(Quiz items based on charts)
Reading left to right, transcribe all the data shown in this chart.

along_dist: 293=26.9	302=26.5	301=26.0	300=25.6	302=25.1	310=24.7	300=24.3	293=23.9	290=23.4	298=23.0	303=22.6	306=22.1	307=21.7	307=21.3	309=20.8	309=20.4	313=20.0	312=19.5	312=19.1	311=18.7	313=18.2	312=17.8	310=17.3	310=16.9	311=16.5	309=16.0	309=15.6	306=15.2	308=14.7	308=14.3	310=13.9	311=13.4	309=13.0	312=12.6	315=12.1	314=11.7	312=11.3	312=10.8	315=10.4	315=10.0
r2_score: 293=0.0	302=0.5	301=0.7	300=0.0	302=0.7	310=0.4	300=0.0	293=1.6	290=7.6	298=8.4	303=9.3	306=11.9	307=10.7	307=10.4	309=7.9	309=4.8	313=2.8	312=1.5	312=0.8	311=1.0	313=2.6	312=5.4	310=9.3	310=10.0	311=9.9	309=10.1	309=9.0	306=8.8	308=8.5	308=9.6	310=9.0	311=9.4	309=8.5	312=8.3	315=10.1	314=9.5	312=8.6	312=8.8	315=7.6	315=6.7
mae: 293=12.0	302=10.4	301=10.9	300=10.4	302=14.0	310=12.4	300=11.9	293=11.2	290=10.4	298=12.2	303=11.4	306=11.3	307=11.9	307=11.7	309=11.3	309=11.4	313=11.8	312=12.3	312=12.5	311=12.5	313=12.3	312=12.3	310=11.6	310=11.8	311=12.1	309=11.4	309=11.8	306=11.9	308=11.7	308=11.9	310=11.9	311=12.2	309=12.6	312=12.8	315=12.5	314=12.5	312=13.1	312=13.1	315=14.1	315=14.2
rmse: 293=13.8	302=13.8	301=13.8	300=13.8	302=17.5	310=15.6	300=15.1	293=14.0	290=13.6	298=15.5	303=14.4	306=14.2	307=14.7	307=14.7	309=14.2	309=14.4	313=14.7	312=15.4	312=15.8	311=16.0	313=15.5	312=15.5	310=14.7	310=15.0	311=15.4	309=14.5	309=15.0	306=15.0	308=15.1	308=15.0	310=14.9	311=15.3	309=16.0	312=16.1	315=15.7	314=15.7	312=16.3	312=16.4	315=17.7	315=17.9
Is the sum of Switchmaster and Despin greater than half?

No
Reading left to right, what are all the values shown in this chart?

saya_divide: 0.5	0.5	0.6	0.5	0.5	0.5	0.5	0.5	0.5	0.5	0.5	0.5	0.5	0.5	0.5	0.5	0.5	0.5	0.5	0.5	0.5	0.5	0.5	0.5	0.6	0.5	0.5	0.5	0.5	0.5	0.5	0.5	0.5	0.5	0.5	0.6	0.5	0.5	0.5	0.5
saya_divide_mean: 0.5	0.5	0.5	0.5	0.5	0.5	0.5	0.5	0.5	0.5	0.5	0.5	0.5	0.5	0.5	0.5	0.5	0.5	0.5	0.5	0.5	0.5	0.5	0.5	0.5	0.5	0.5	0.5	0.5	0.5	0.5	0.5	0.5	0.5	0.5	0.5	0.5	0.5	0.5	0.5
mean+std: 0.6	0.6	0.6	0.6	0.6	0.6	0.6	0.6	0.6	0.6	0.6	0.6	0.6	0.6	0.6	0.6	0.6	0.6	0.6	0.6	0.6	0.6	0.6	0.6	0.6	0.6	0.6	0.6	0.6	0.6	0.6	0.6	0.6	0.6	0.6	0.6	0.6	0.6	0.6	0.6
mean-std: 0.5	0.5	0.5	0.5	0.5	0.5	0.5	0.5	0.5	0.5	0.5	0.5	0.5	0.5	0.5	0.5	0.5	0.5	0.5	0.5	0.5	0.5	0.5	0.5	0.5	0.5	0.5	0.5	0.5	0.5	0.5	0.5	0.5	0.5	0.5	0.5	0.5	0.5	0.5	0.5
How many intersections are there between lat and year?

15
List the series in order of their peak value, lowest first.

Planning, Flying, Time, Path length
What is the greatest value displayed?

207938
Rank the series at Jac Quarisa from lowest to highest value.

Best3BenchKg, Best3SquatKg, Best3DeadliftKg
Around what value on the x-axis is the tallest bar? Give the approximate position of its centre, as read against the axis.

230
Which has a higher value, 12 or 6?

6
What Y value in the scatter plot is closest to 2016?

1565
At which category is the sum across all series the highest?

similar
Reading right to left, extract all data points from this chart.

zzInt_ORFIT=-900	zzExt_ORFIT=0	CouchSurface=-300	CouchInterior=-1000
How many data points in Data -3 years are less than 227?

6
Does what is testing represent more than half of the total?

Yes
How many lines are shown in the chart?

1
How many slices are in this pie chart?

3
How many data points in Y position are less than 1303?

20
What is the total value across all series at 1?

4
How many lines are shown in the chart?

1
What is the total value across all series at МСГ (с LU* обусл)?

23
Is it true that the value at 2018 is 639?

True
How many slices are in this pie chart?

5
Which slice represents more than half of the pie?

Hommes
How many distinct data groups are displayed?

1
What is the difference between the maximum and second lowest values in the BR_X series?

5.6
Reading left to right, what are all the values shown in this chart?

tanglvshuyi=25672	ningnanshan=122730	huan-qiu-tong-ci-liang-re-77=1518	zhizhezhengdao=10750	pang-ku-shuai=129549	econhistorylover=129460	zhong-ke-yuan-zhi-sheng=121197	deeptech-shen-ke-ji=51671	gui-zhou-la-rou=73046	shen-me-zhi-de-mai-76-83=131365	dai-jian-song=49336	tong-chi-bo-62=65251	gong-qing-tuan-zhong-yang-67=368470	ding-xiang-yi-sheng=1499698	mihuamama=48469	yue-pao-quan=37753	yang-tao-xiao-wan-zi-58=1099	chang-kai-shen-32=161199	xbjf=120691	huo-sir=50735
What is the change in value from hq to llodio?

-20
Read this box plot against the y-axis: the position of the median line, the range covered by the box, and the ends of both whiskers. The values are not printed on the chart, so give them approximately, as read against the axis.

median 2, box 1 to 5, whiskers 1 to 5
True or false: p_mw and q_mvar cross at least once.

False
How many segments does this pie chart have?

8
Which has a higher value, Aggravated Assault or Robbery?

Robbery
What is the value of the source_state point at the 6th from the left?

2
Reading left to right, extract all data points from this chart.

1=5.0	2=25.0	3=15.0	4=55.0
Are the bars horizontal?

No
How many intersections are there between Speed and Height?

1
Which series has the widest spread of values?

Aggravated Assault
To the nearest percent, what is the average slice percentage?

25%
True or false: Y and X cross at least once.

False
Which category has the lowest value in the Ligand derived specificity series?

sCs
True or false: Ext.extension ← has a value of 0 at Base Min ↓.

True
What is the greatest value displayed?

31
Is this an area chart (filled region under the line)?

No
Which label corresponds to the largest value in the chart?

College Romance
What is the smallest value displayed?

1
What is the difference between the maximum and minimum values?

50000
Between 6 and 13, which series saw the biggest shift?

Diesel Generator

▸ **Work to complete**
Pull out each line of the entries above that contains the word "than", copying every such line in full.

▸ **Answer to this problem**
Is the sum of Switchmaster and Despin greater than half?
How many data points in Data -3 years are less than 227?
Does what is testing represent more than half of the total?
How many data points in Y position are less than 1303?
Which slice represents more than half of the pie?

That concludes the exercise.